Items from a data source
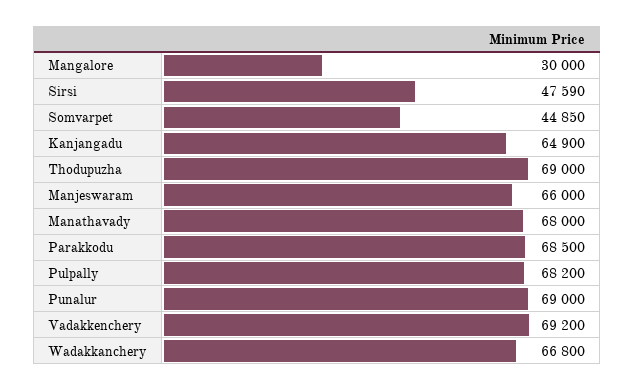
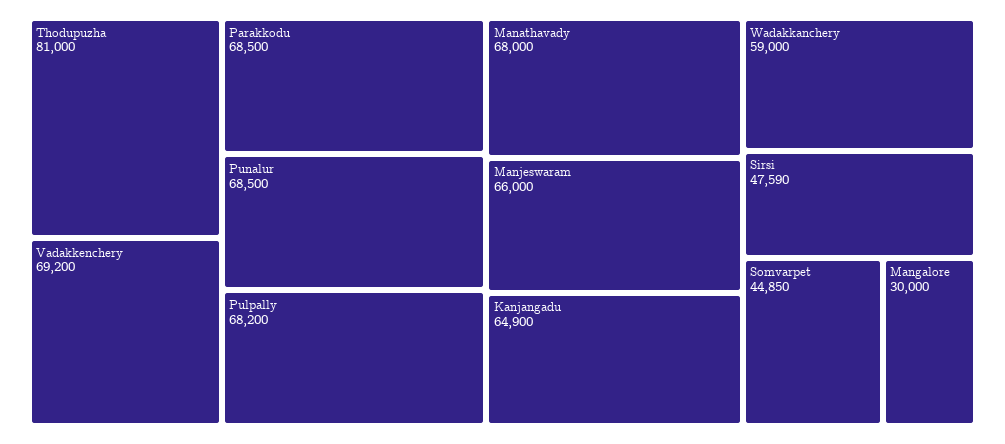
  {
    "Mangalore": 30000,
    "Sirsi": 47590,
    "Somvarpet": 44850,
    "Kanjangadu": 64900,
-   "Thodupuzha": 69000,
+   "Thodupuzha": 81000,
    "Manjeswaram": 66000,
    "Manathavady": 68000,
    "Parakkodu": 68500,
    "Pulpally": 68200,
-   "Punalur": 69000,
+   "Punalur": 68500,
    "Vadakkenchery": 69200,
-   "Wadakkanchery": 66800
+   "Wadakkanchery": 59000
  }

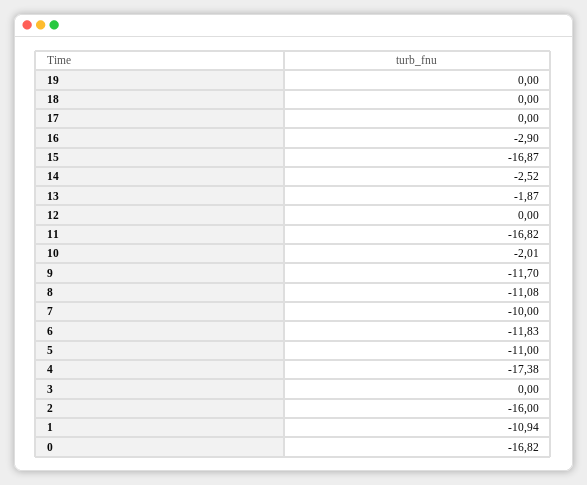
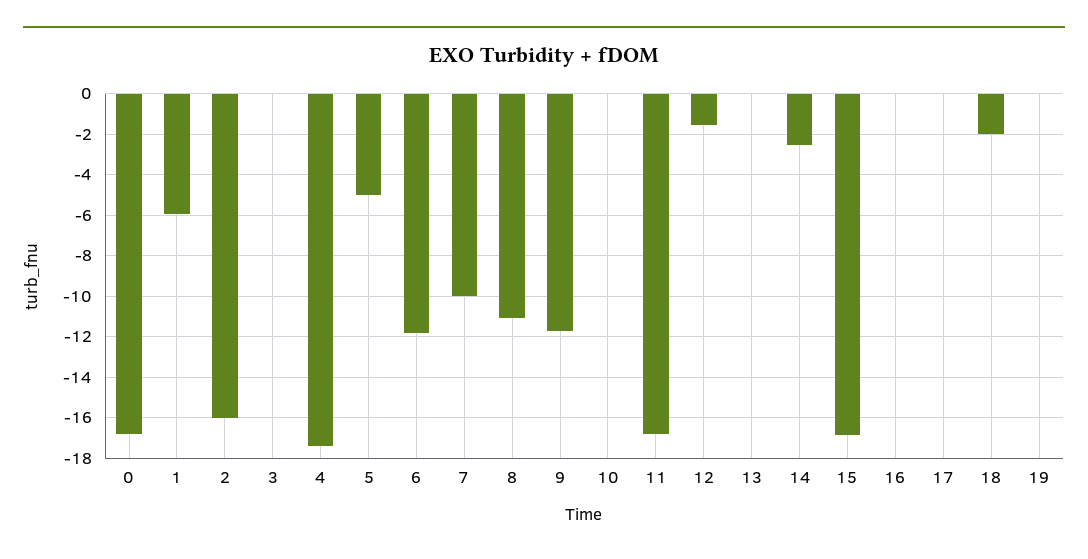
  {
    "19": 0,
-   "18": 0,
+   "18": -2,
    "17": 0,
-   "16": -2.9,
+   "16": 0,
    "15": -16.87,
    "14": -2.52,
-   "13": -1.87,
+   "13": 0,
-   "12": 0,
+   "12": -1.5,
    "11": -16.82,
-   "10": -2.01,
+   "10": 0,
    "9": -11.7,
    "8": -11.08,
    "7": -10,
    "6": -11.83,
-   "5": -11,
+   "5": -5,
    "4": -17.38,
    "3": 0,
    "2": -16,
-   "1": -10.94,
+   "1": -6,
    "0": -16.82
  }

Prompt
Each record should be printed exactly as it appears, leaving the pictures out.

Answer to the exercise
  {
    "Mangalore": 30000,
    "Sirsi": 47590,
    "Somvarpet": 44850,
    "Kanjangadu": 64900,
-   "Thodupuzha": 69000,
+   "Thodupuzha": 81000,
    "Manjeswaram": 66000,
    "Manathavady": 68000,
    "Parakkodu": 68500,
    "Pulpally": 68200,
-   "Punalur": 69000,
+   "Punalur": 68500,
    "Vadakkenchery": 69200,
-   "Wadakkanchery": 66800
+   "Wadakkanchery": 59000
  }

  {
    "19": 0,
-   "18": 0,
+   "18": -2,
    "17": 0,
-   "16": -2.9,
+   "16": 0,
    "15": -16.87,
    "14": -2.52,
-   "13": -1.87,
+   "13": 0,
-   "12": 0,
+   "12": -1.5,
    "11": -16.82,
-   "10": -2.01,
+   "10": 0,
    "9": -11.7,
    "8": -11.08,
    "7": -10,
    "6": -11.83,
-   "5": -11,
+   "5": -5,
    "4": -17.38,
    "3": 0,
    "2": -16,
-   "1": -10.94,
+   "1": -6,
    "0": -16.82
  }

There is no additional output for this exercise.